Um das Risiko von Missbrauch oder Abhängigkeit von Amtsträgern ausländischer Behörden zu vermeiden, verbot bereits die erste Verfassung von 1848 Mitgliedern der Bundesbehörden (vom Bundesrat bis zum Beamten), ritterliche Titel und Abzeichen von ausländischen Regierungen anzunehmen. Dieses Verbot wurde 1874 auf Angehörige der Armee und 1931 auf Angehörige der kantonalen Behörden ausgedehnt.

Diese Einschränkung ist zwar in der neuen Bundesverfassung von 2000 nicht mehr festgehalten, seither aber in den Gesetzen zur Organisation von Regierung, Parlament, Verwaltung und Armee verankert.
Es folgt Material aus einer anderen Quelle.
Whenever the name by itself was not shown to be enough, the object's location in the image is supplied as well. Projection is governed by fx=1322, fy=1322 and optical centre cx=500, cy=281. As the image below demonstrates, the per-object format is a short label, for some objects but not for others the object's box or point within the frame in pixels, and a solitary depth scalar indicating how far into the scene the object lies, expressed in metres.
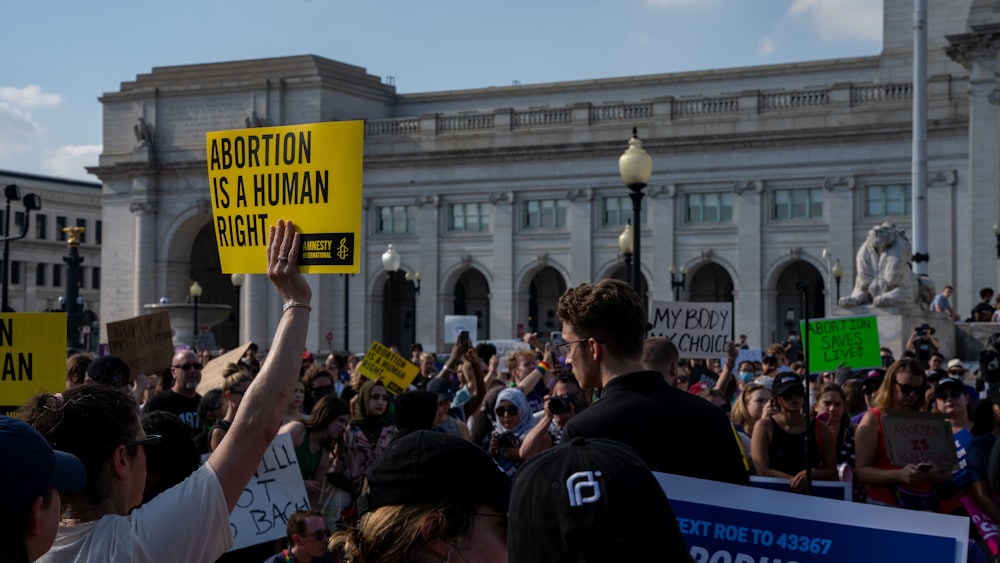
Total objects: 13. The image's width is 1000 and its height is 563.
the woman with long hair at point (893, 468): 8.73
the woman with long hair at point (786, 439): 9.13
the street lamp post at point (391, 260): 33.56
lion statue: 26.42
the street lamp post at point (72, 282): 28.81
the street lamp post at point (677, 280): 54.06
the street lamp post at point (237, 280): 46.50
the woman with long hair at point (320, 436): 9.29
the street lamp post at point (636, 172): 14.76
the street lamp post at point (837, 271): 49.00
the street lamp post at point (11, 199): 22.98
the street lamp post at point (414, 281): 63.76
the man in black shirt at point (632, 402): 4.87
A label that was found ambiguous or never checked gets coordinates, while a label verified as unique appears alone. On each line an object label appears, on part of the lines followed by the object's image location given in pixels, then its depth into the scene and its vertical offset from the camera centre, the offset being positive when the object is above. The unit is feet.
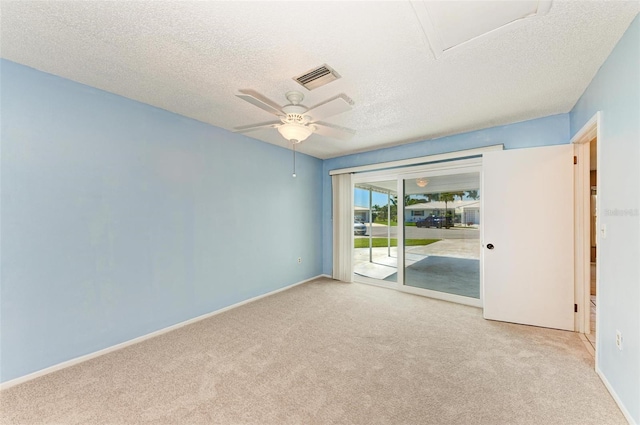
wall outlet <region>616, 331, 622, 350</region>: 5.48 -2.94
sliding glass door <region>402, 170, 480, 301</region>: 11.99 -1.16
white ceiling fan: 6.05 +2.74
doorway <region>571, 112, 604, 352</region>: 8.86 -0.82
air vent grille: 6.43 +3.74
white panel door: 9.11 -1.01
Dabei bekräftigte der Bundesrat, dass Titel und Orden «nicht zur Tradition gehören» und «nicht den Grundwerten der Schweiz entsprechen». Auch in der Armee werden Sonderauszeichnungen nur für die Anerkennung der Dienstzeit oder der Teilnahme an einer bestimmten Mission vergeben.

Ehrenbürger von Davos

Die Schweizer Landesregierung (Bundesrat) selber lebt diese republikanische Tradition vor, nach der kein Bürger und keine Bürgerin höhergestellt ist und als wichtiger betrachtet werden soll: Die Bundesräte wechseln sich jedes Jahr im Amt als Bundespräsident ab. Dieses Amt verfügt in der Praxis nicht über mehr Macht. Der Bundespräsident oder die Bundespräsidentin gilt ganz einfach als «primus inter pares» (Erster unter Gleichen) und ist aufgerufen, während des Amtsjahrs repräsentative Funktionen und traditionelle Aufgaben zu übernehmen.

Aus diesen Gründen ist es eher wahrscheinlich, dass sich Klaus Schwab mit der Ehrenbürgerschaft von Davos zufriedengeben muss. Diese wurde ihm vor zwanzig Jahren verliehen. Diese Anerkennung, die Gemeinden von Zeit zu Zeit an in- und ausländische Persönlichkeiten vergeben, hat nur einen ehrenamtlichen Wert. Ein Schweizer Pass gehört nicht dazu.